Atualizado: 28 de jan.

“Preta chave da favela / Ela me odeia e mesmo assim inspiro ela / […] Paty na minha favela / Não saio do álbum de ref dela”— Letra de AMARROU, canção de Tasha & Tracie


Camisa de time, unhas mega decoradas, cabelos volumosos, boca grande, animal print, “piranha” no cabelo, banho de lua, marquinha de sol bem aparente. Na internet, chamam isso de "Brazilcore" (sim, Brasil com Z), mas, para mim, isso é o estilo de vida de uma mulher favelada desde sempre. Sinto que já vim ao mundo vestindo a camisa do Flamengo, de minissaia, com o banho de lua em dia, cabelo preso em uma piranha devido ao calor, e um par de Havaianas com francesinha no pé — e era assim muito antes de virar tendência nos feeds do Instagram de influencers cool.


A estética periférica, antes rejeitada e alvo de preconceito, agora é transformada em símbolo de autenticidade quando interpretada por corpos brancos e privilegiados. Influenciadores digitais como Malu Borges lucram e ganham prestígio ao incorporar esses elementos, enquanto as mulheres faveladas, que sempre viveram e criaram essa estética, continuam sendo vistas como “fubangas” — termo que denota algo de baixa classe, vulgar ou desvalorizado, especialmente quando associado a corpos negros ou periféricos 


Enquanto corpos brancos e privilegiados ganham aplausos por vestir camisas de time ou adotar gírias, quem sempre viveu essa estética na pele segue excluído e estigmatizado. O "Brazilcore" celebra os símbolos, mas ignora os criadores. Essa contradição expõe não só o racismo estrutural, mas também o quanto a sociedade lucra com o apagamento das periferias.


Por que aquilo que é “fubanga” na favela se torna “estilo de vida” ao cruzar o túnel? Essa contradição não é apenas estética; ela é política, é sobre poder e sobre o apagamento contínuo das mulheres pretas e periféricas.

Pedido A: Selecione todas as linhas das entradas que contêm a palavra "axis", levando em conta maiúsculas e minúsculas.

Itens listados em um conjunto de dados:
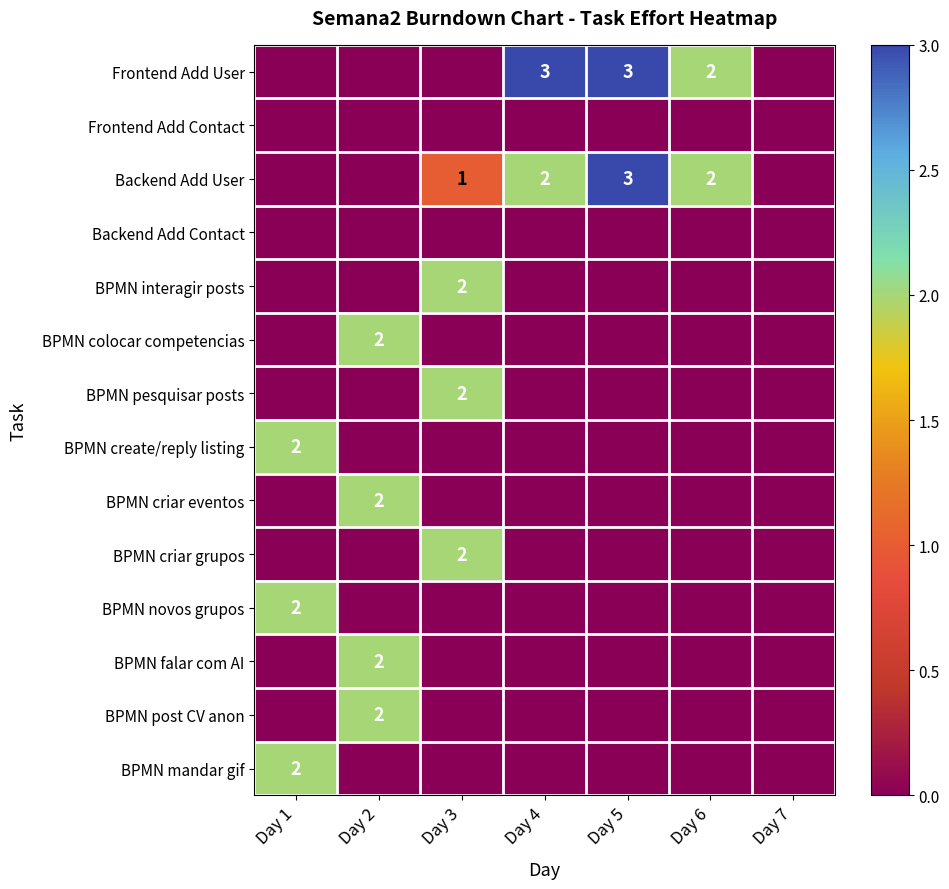

Is the value of Backend Add User at Day 5 greater than the value of BPMN create/reply listing at Day 5?

Yes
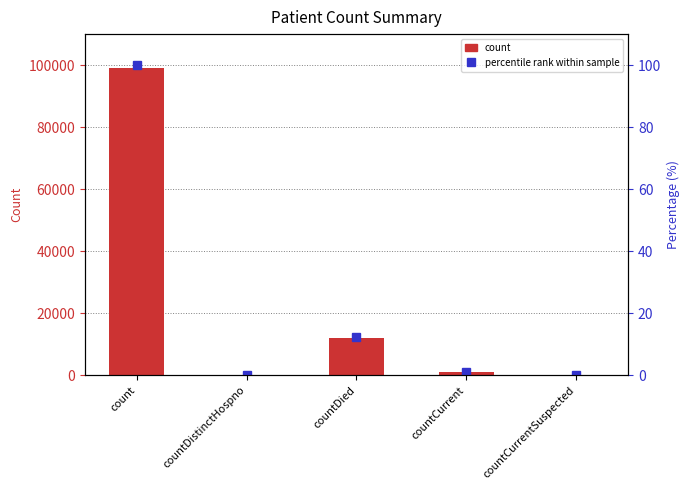

Which label corresponds to the smallest value in the chart?

countDistinctHospno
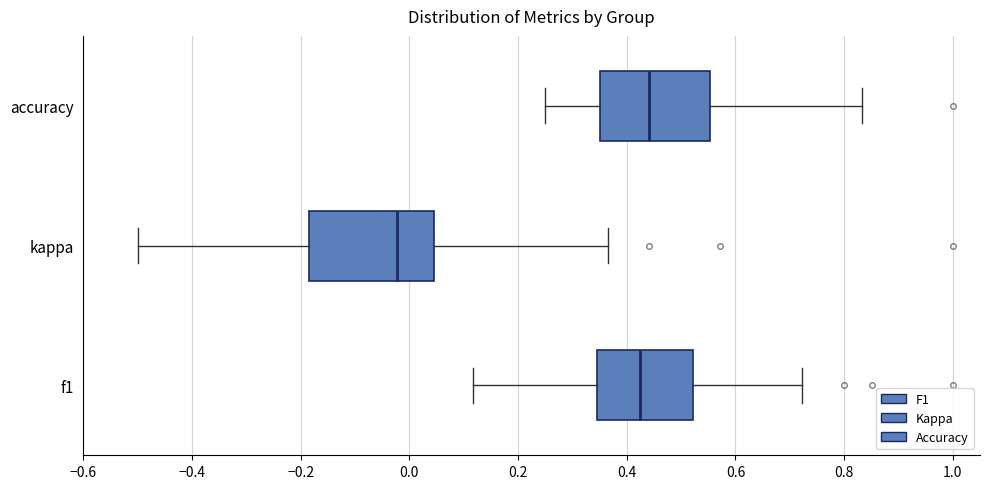

Reading bottom to top, transcribe this box plot: for each box, give where its median line is, the range the box spans, and where its two whiskers end, as read against the x-axis. The values are not printed on the chart, so give them approximately, as read against the axis.

f1: median 0.42, box 0.34 to 0.52, whiskers 0.12 to 0.72
kappa: median -0.02, box -0.18 to 0.04, whiskers -0.50 to 0.36
accuracy: median 0.44, box 0.36 to 0.56, whiskers 0.26 to 0.84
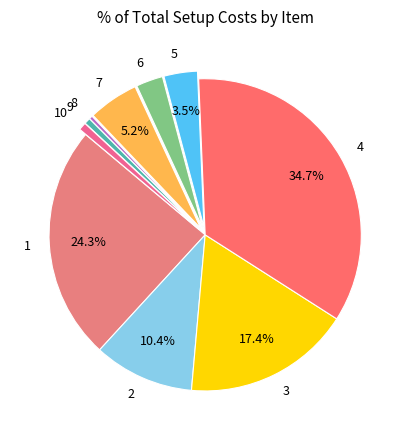

Is it true that 1 is 17% of the pie?

False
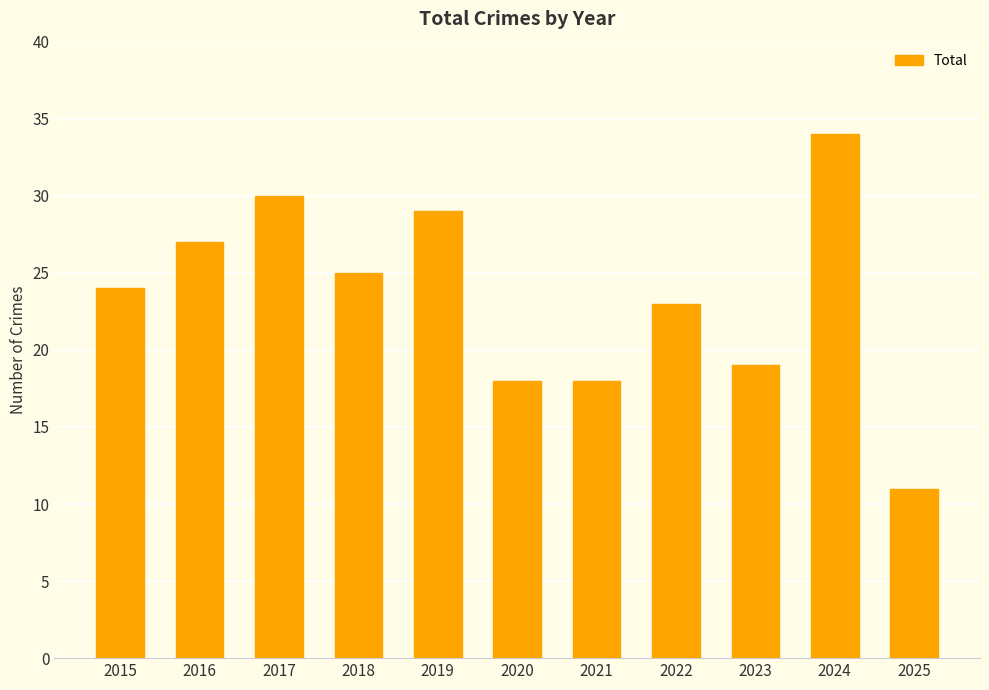

What is the sum of all values?

258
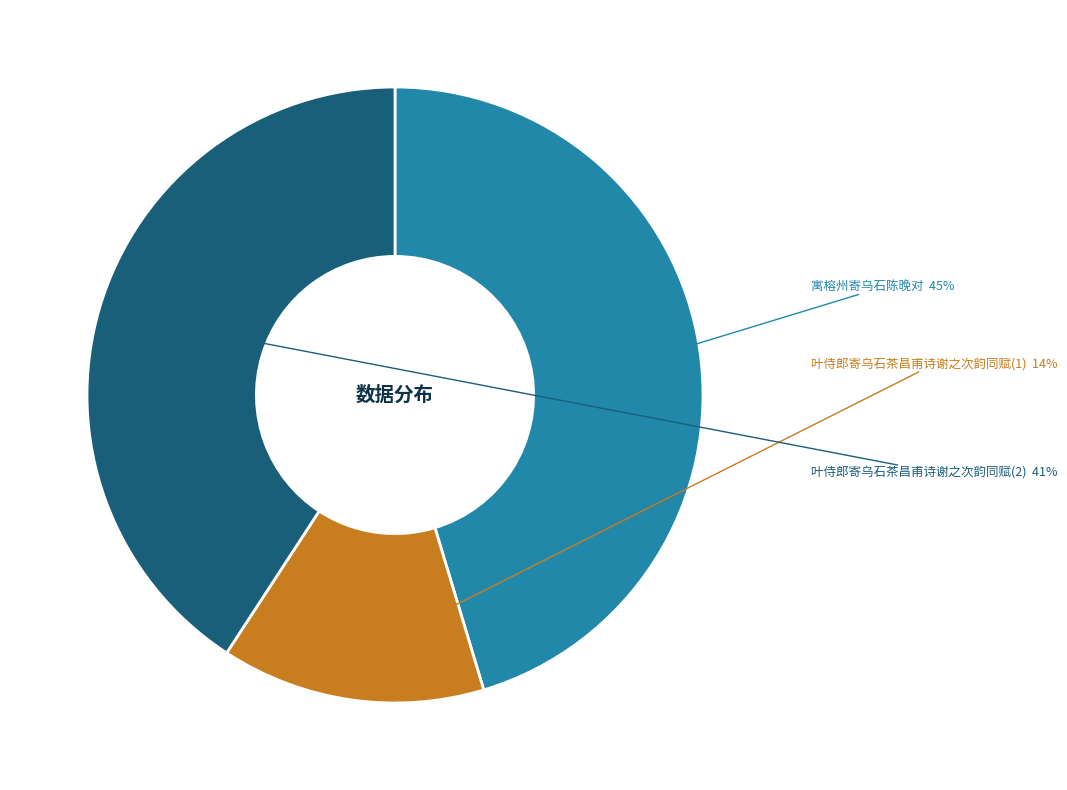

Between 叶侍郎寄乌石茶昌甫诗谢之次韵同赋(2) and 叶侍郎寄乌石茶昌甫诗谢之次韵同赋(1), which is larger?

叶侍郎寄乌石茶昌甫诗谢之次韵同赋(2)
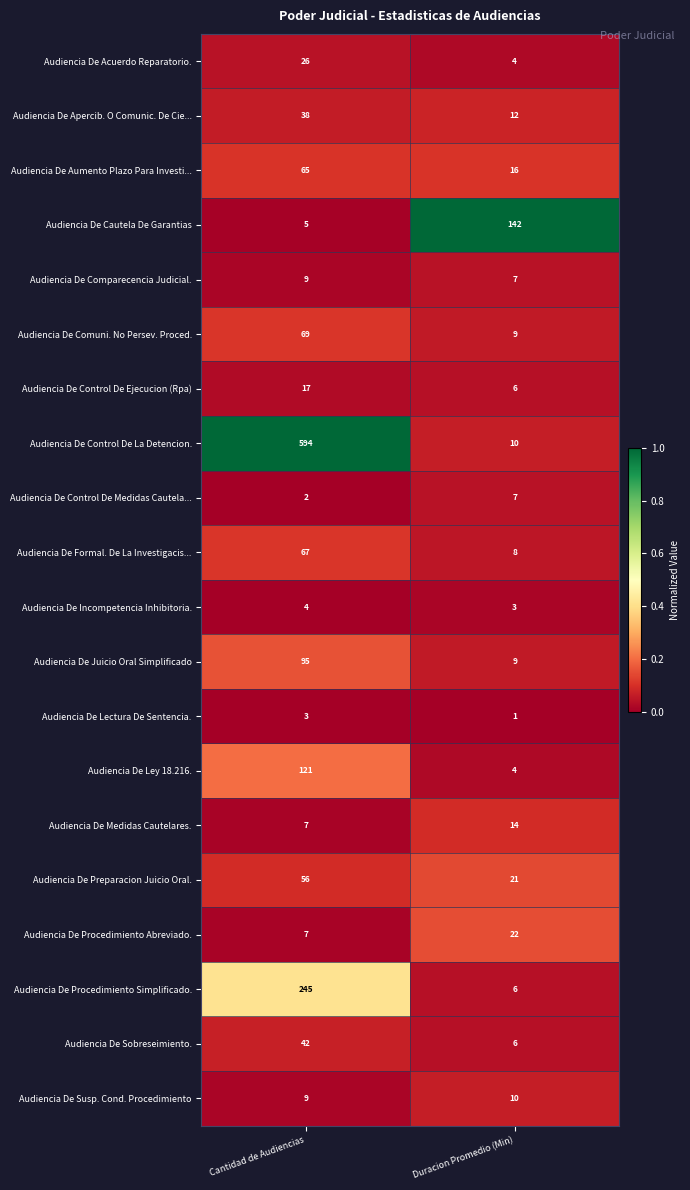

At which category is the sum across all series the highest?

Cantidad de Audiencias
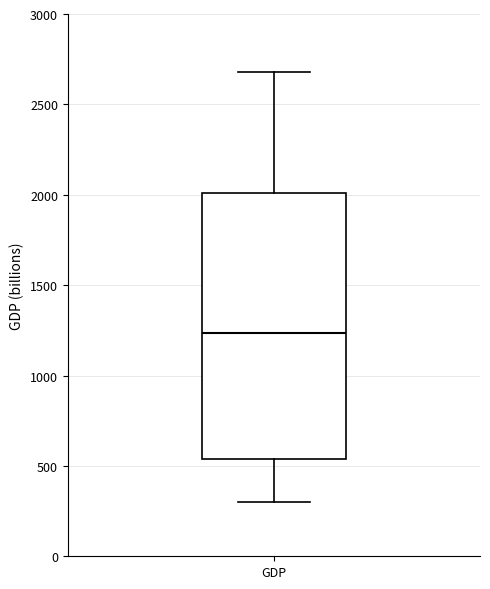

Transcribe this box plot: give where the median line is, the range the box spans, and where the two whiskers end, as read against the y-axis. The values are not printed on the chart, so give them approximately, as read against the axis.

median 1250, box 550 to 2000, whiskers 300 to 2700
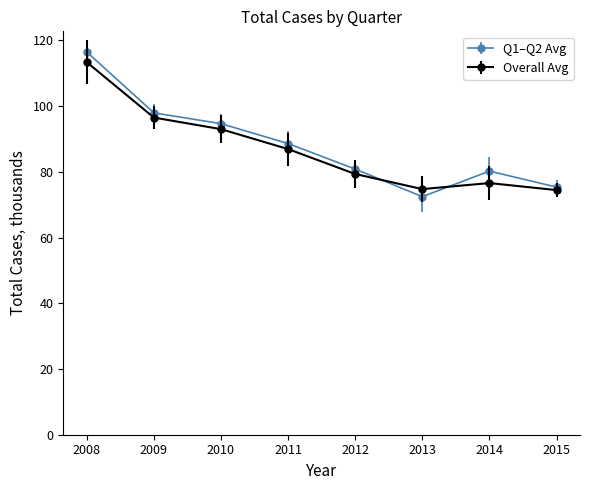

What is the approximate value of Overall Avg at 2015?

74.4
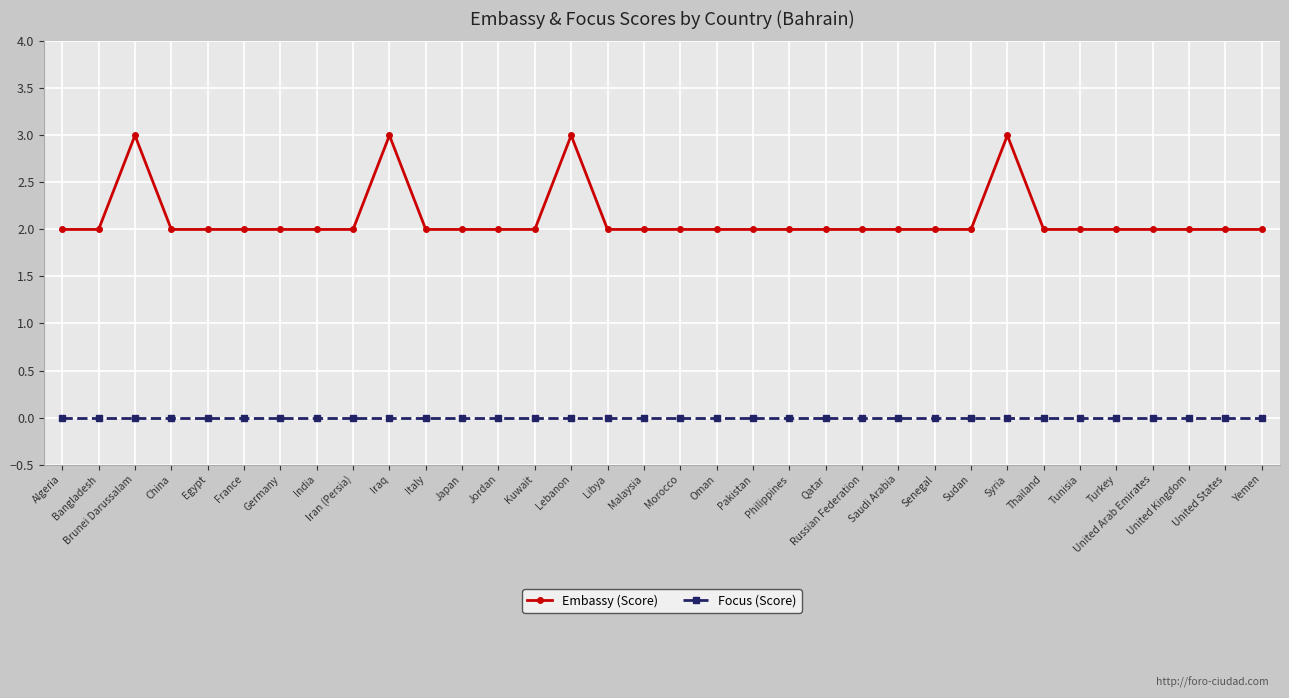

What is the sum of all Embassy (Score) values?

72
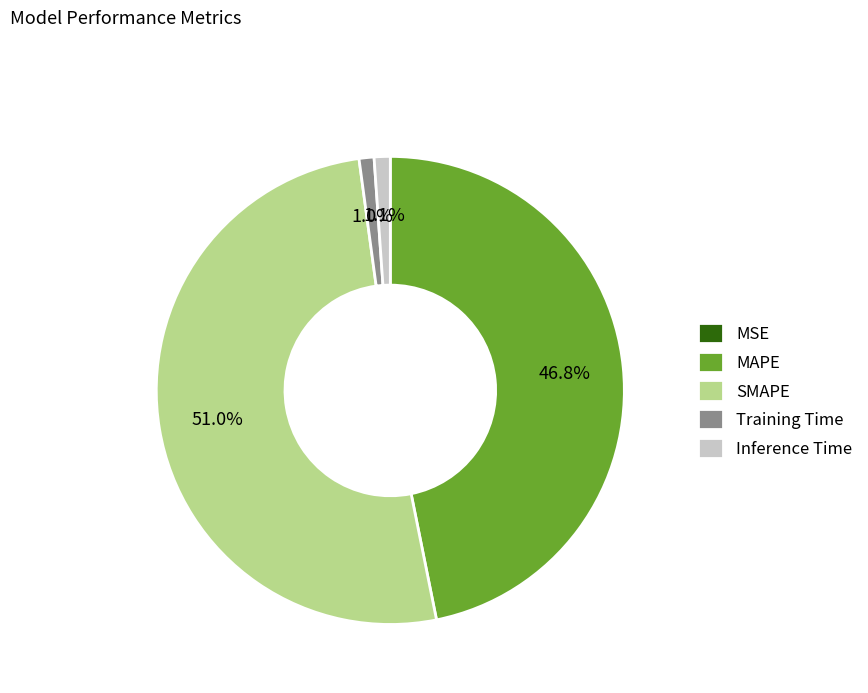

Is the sum of MAPE and Training Time greater than half?

No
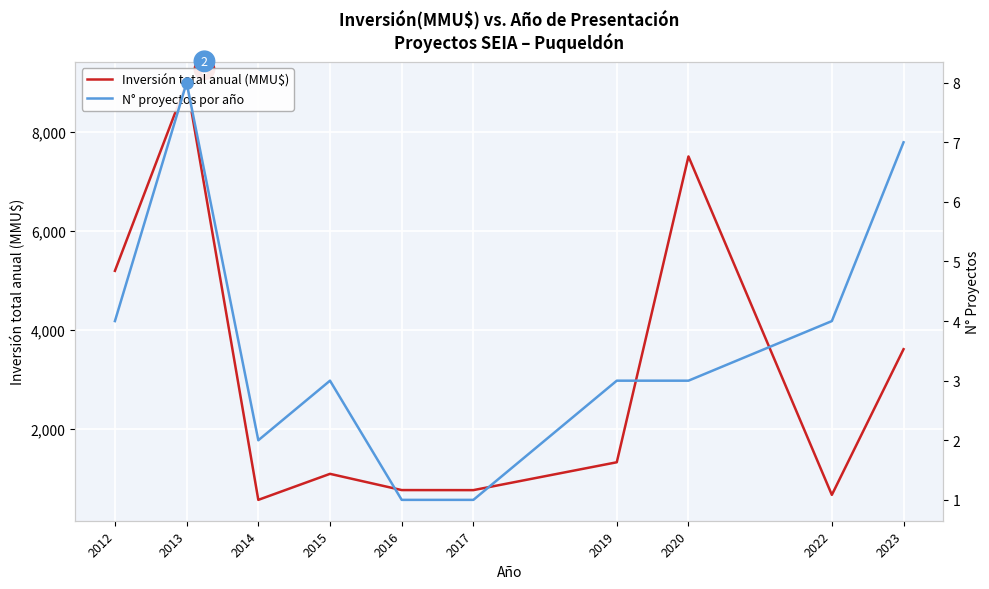

Is the value of N° proyectos por año at 2022 greater than the value of Inversión total anual (MMU$) at 2012?

No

Pedido B: Reproduza, sem mudar nada, tudo o que vai de "A estética periférica, antes" até "apagamento das periferias." no texto sobre o Brazilcore.

Resultado A:
Reading bottom to top, transcribe this box plot: for each box, give where its median line is, the range the box spans, and where its two whiskers end, as read against the x-axis. The values are not printed on the chart, so give them approximately, as read against the axis.
Transcribe this box plot: give where the median line is, the range the box spans, and where the two whiskers end, as read against the y-axis. The values are not printed on the chart, so give them approximately, as read against the axis.

Resultado B:
A estética periférica, antes rejeitada e alvo de preconceito, agora é transformada em símbolo de autenticidade quando interpretada por corpos brancos e privilegiados. Influenciadores digitais como Malu Borges lucram e ganham prestígio ao incorporar esses elementos, enquanto as mulheres faveladas, que sempre viveram e criaram essa estética, continuam sendo vistas como “fubangas” — termo que denota algo de baixa classe, vulgar ou desvalorizado, especialmente quando associado a corpos negros ou periféricos 


Enquanto corpos brancos e privilegiados ganham aplausos por vestir camisas de time ou adotar gírias, quem sempre viveu essa estética na pele segue excluído e estigmatizado. O "Brazilcore" celebra os símbolos, mas ignora os criadores. Essa contradição expõe não só o racismo estrutural, mas também o quanto a sociedade lucra com o apagamento das periferias.